(DATA PROVIDED Opens)

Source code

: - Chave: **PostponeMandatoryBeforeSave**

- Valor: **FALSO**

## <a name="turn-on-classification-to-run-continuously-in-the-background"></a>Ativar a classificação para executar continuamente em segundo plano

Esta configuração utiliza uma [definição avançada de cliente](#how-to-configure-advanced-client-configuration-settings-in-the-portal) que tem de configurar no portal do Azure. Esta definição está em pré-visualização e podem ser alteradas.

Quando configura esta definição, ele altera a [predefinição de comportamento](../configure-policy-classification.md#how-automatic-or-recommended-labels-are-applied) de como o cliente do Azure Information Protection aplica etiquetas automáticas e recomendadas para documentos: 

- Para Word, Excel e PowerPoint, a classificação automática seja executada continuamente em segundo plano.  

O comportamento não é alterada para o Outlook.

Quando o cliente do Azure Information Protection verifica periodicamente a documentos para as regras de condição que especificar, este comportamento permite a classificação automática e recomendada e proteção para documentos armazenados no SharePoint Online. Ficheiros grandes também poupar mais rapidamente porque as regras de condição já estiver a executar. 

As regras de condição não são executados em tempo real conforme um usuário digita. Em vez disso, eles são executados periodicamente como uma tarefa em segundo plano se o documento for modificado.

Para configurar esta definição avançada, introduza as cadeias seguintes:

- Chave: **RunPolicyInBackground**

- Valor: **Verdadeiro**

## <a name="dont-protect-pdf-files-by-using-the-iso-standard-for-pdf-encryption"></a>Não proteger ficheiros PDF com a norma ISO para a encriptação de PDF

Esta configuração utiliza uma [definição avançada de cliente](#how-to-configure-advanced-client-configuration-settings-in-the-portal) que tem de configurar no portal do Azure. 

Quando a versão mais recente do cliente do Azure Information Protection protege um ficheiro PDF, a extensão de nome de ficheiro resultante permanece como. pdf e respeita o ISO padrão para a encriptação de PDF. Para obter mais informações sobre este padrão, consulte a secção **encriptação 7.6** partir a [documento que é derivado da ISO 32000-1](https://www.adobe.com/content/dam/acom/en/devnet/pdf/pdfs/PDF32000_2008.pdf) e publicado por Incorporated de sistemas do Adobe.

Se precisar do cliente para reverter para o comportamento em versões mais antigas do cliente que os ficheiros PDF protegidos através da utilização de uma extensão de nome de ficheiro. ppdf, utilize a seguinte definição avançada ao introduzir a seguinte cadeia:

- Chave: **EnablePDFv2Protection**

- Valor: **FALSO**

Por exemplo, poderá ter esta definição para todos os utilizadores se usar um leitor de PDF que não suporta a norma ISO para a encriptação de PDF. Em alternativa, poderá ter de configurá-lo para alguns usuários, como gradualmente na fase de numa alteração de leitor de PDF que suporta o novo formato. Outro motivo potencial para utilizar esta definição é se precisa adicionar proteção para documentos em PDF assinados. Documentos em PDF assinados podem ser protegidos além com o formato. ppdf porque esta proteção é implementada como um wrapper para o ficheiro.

(DATA PROVIDED Closes)
(DATA PROVIDED Opens)

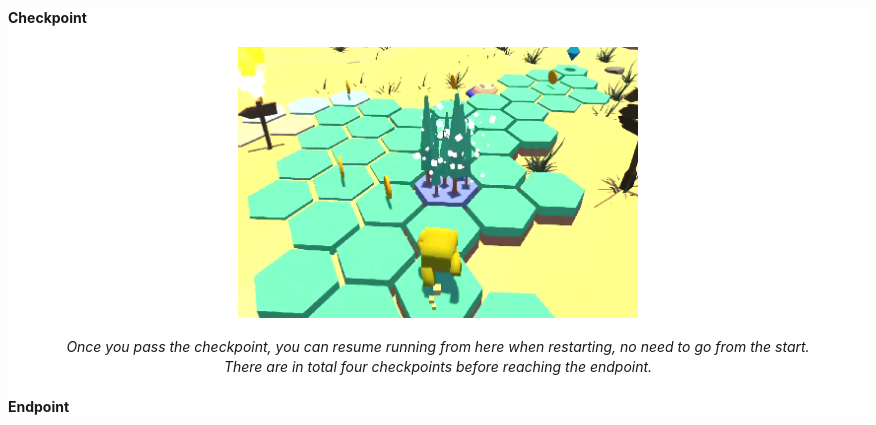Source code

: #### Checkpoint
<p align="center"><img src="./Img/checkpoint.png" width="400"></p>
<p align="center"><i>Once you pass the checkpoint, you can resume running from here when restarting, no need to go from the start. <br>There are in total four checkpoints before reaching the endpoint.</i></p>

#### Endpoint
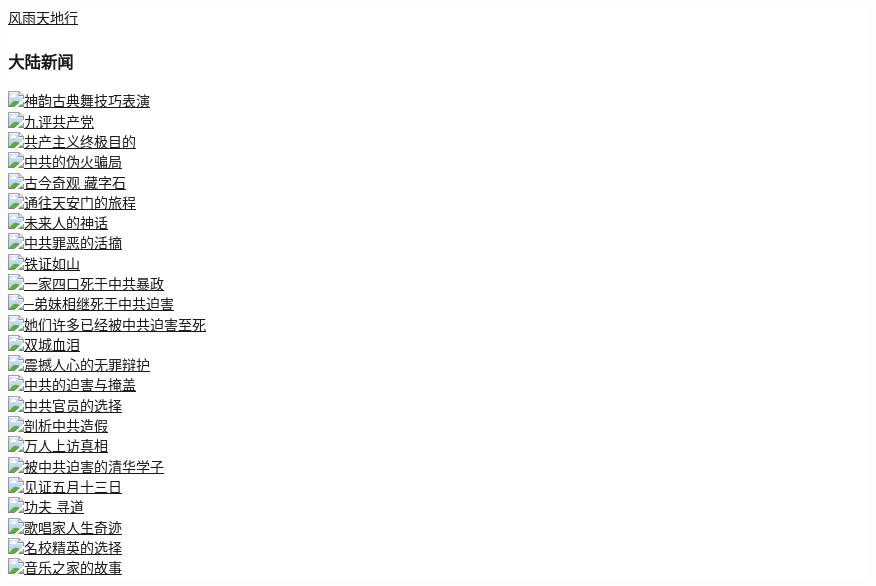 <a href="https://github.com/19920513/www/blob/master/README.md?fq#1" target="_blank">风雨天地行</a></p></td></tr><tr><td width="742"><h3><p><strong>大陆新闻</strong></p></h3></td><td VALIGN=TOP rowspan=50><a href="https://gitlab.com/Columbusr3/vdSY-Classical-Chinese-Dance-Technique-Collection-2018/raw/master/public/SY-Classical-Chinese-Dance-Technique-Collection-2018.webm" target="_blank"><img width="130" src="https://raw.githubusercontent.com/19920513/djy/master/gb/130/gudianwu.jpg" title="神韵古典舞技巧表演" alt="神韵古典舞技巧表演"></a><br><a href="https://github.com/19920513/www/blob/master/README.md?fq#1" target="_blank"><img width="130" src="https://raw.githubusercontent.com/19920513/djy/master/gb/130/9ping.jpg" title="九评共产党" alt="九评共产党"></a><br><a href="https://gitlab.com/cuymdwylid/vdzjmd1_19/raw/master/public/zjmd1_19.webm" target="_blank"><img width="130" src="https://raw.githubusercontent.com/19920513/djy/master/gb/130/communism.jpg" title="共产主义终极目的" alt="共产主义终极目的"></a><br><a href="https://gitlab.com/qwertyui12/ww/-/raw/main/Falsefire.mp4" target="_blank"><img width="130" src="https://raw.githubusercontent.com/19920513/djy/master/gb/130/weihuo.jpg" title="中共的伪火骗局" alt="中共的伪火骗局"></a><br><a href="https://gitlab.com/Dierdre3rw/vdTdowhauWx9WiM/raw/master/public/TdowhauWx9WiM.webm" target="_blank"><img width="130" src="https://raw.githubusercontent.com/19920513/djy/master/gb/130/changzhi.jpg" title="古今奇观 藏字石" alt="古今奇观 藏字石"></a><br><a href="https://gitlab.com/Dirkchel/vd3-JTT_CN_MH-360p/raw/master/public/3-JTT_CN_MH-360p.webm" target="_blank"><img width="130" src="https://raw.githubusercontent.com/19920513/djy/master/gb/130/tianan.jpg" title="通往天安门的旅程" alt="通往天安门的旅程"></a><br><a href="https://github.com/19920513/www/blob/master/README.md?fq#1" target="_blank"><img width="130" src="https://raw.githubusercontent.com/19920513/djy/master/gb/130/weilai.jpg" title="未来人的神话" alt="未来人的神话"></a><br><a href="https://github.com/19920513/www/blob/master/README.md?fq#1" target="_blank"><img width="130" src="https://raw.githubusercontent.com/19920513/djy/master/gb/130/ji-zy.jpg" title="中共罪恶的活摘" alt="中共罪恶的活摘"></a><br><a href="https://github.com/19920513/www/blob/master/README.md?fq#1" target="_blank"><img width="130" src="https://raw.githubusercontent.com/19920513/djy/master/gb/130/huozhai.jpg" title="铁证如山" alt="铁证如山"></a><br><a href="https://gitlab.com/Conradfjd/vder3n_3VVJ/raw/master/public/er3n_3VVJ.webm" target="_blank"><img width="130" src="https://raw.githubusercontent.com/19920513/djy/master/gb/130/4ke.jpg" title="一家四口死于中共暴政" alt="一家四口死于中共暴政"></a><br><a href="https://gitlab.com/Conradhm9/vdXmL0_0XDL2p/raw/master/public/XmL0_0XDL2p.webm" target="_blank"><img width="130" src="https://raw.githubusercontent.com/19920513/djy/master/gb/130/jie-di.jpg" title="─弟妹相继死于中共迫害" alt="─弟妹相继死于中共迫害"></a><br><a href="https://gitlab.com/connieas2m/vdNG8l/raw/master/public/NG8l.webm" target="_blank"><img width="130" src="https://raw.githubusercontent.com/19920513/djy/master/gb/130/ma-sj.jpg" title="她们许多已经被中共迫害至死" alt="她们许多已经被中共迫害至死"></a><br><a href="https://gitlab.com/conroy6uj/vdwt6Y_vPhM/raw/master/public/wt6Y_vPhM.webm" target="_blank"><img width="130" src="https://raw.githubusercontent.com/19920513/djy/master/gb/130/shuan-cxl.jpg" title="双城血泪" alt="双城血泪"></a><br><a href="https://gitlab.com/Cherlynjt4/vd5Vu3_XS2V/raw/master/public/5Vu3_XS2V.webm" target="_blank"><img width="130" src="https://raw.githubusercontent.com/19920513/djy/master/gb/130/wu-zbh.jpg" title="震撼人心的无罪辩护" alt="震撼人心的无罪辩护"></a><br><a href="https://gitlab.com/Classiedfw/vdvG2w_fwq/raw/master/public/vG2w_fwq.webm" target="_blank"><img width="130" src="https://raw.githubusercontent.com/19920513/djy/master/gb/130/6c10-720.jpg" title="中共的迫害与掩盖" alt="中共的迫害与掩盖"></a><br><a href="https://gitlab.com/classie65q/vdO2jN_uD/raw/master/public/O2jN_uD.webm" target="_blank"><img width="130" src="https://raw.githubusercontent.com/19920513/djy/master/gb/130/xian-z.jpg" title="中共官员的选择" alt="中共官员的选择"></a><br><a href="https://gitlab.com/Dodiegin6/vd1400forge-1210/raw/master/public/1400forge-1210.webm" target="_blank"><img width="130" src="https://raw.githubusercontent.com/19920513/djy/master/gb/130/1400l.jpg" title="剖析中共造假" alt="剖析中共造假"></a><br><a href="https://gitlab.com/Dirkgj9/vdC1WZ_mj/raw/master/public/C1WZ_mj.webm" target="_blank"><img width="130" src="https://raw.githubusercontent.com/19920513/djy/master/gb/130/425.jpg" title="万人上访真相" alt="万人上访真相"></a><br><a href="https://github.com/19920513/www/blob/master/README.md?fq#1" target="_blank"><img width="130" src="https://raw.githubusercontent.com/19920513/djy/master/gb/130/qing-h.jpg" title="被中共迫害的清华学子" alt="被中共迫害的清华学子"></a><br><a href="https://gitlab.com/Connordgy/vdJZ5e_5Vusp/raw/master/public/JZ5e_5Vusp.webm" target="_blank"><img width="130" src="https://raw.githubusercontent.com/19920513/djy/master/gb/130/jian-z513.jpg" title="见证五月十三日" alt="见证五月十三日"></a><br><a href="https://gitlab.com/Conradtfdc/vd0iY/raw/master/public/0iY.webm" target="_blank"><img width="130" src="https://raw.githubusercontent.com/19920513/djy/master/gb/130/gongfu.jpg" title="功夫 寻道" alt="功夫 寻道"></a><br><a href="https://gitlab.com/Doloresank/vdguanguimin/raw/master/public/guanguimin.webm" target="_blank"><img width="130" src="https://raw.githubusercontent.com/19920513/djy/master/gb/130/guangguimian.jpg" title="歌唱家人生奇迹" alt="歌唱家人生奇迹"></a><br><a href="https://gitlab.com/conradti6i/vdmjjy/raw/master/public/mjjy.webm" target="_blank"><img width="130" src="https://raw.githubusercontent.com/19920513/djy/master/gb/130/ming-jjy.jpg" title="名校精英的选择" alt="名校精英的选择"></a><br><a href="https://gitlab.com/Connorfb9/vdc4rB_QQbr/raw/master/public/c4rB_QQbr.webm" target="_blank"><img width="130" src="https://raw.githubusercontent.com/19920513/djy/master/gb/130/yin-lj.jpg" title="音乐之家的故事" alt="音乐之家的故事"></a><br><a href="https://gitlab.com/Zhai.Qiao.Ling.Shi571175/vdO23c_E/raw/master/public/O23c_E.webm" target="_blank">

(DATA PROVIDED Closes)
(DATA PROVIDED Opens)

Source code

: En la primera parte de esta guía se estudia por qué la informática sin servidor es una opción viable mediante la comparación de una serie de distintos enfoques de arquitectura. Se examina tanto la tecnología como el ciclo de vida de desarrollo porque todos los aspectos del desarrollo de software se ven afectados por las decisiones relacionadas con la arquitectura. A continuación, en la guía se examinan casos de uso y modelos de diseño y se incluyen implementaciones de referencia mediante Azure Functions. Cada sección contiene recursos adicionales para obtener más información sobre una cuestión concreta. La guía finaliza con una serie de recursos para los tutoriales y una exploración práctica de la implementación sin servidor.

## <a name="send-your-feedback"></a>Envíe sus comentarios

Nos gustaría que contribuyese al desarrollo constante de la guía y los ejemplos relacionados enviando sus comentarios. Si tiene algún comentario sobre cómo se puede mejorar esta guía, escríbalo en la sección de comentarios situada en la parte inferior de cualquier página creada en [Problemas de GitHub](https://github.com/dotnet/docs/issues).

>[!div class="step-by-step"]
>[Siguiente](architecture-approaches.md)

(DATA PROVIDED Closes)

YOUR OBJECTIVE ▸
Filter the data above down to lines with the word "Chave", and copy them.

SOLUTION TO THIS TASK ▸
: - Chave: **PostponeMandatoryBeforeSave**
- Chave: **RunPolicyInBackground**
- Chave: **EnablePDFv2Protection**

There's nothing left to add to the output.